Electronic – Analyzing a BJT circuit

The DC collector current is determined by \$R_E\$:

\$I_C = \alpha \dfrac{9.4V}{R_E} \approx \dfrac{9.4V}{R_E}\$

Since you require \$I_C < 1.25mA \$, the constraint equation is:

\$R_E > \dfrac{9.4V}{1.25mA} = 7.52k\Omega\$

The second requirement, maximum output voltage swing, without any other constraint, doesn't fix the collector resistor value.

We have:

\$ V_{o_{max}} = 19.8V - I_C(R_C + R_E)\$

But, the voltage across \$R_E\$ is fixed at 9.4V so:

\$V_{o_{max}} = 10.4V - I_C R_C\$

\$V_{o_{min}} = -I_C * R_C||R_L\$

If you stare at this a bit, you'll see that maximum output voltage swing is 10.4V but this requires that the product \$I_C R_C = 0\$* which is absurd.

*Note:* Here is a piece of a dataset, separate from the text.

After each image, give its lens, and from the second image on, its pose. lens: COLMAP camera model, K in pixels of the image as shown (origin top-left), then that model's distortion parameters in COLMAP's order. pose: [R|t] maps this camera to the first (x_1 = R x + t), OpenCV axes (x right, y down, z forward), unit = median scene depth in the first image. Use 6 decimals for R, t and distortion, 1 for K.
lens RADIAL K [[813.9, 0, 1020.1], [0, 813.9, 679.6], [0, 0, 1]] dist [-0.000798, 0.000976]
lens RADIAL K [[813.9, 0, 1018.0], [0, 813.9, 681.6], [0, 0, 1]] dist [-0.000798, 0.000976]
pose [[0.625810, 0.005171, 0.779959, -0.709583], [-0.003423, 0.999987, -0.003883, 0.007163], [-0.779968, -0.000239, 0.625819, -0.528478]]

Now, if we also require symmetric clipping, then, by inspection:

(1) \$V_{o_{max}} - V_{o_{min}} = 2 I_C (R_C||R_L)\$

(2) \$10.4V = I_C(R_C + R_C||R_L) \$

Looking at (1), note that, for maximum swing, we get more "bang for the buck" by increasing \$I_C \$ rather than \$R_C \$.

Since we have an upper limit on \$I_C\$, (2) becomes:

\$R_C + R_C||R_L = \dfrac{10.4V}{1.25mA} = 8.32k \Omega\$

which can be solved for \$R_C\$.

*unless \$R_L\$ is an open circuit

7 years late, but this was a fun one to do some forensic math on! And it actually may be a bit of a trick question! The trick comes down to that you're given an input current \$I_B\$, not an input voltage.

First: The error was on line 3 when you calculated \$I_E\$. You actually found \$I_C\$ instead. You have to add \$I_B\$ to that to get \$I_C\$.

Here's the shortcut solution. If the BJT is in the active mode: $$ I_E=(\beta+1)I_B $$

That means that it doesn't matter what \$R_E\$ is, the current will just be \$101\times I_B\$. We can explore this a little bit more thinking about Ebers Moll

^{simulate this circuit – Schematic created using CircuitLab}

Let's say we start off with \$I_B=0\$. At this point CE is positive, reverse biasing D2 - so no current flows anywhere. This is in cutoff. It doesn't matter what \$R_E\$ is in this case either.

Let's turn on \$I_B\$ a little bit. D1 is forward biased and D2 is still reverse biased (so it's in the active mode). The current through D1 is \$I_{D1} = I_B+\alpha_F I_{D1}\$. Solving for the current through D1 is \$I_{D1}=I_E= I_B/ (1-\alpha_F)I_B = (\beta +1)I_B\$. Again, the value of \$R_E\$ does not matter.

Ok, so our BJT is in the active state. That means: $$ V_BE=0.7\\ I_C=\beta I_B\\ V_o = V_+ - \beta I_B R_C=V_C\\ V_E = (\beta+1)I_B R_E-V_+\\ V_B \approx 0.7 - V_+ +(\beta+1)I_B R_E\\ V_{BE} \approx 0.7\\ V_{BC} \approx -2V_+ + 0.7 + (\beta+1)I_B R_E + \beta I_B R_C $$

That means that at some point \$I_B\$ gets large enough that the \$V_{BC}\$ becomes positive, and our diode D1 becomes forward biased. We are now in saturation mode. At that point, no matter how much we increase IB, \$I_C\approx I_E\$. \$\beta\$ is effectively reduced, but it's still basically \$I_E=(\beta_{reduced}+1)I_B\$.

So it's not exactly a trick question, but it's a question about controlling a BJT with current instead of voltage.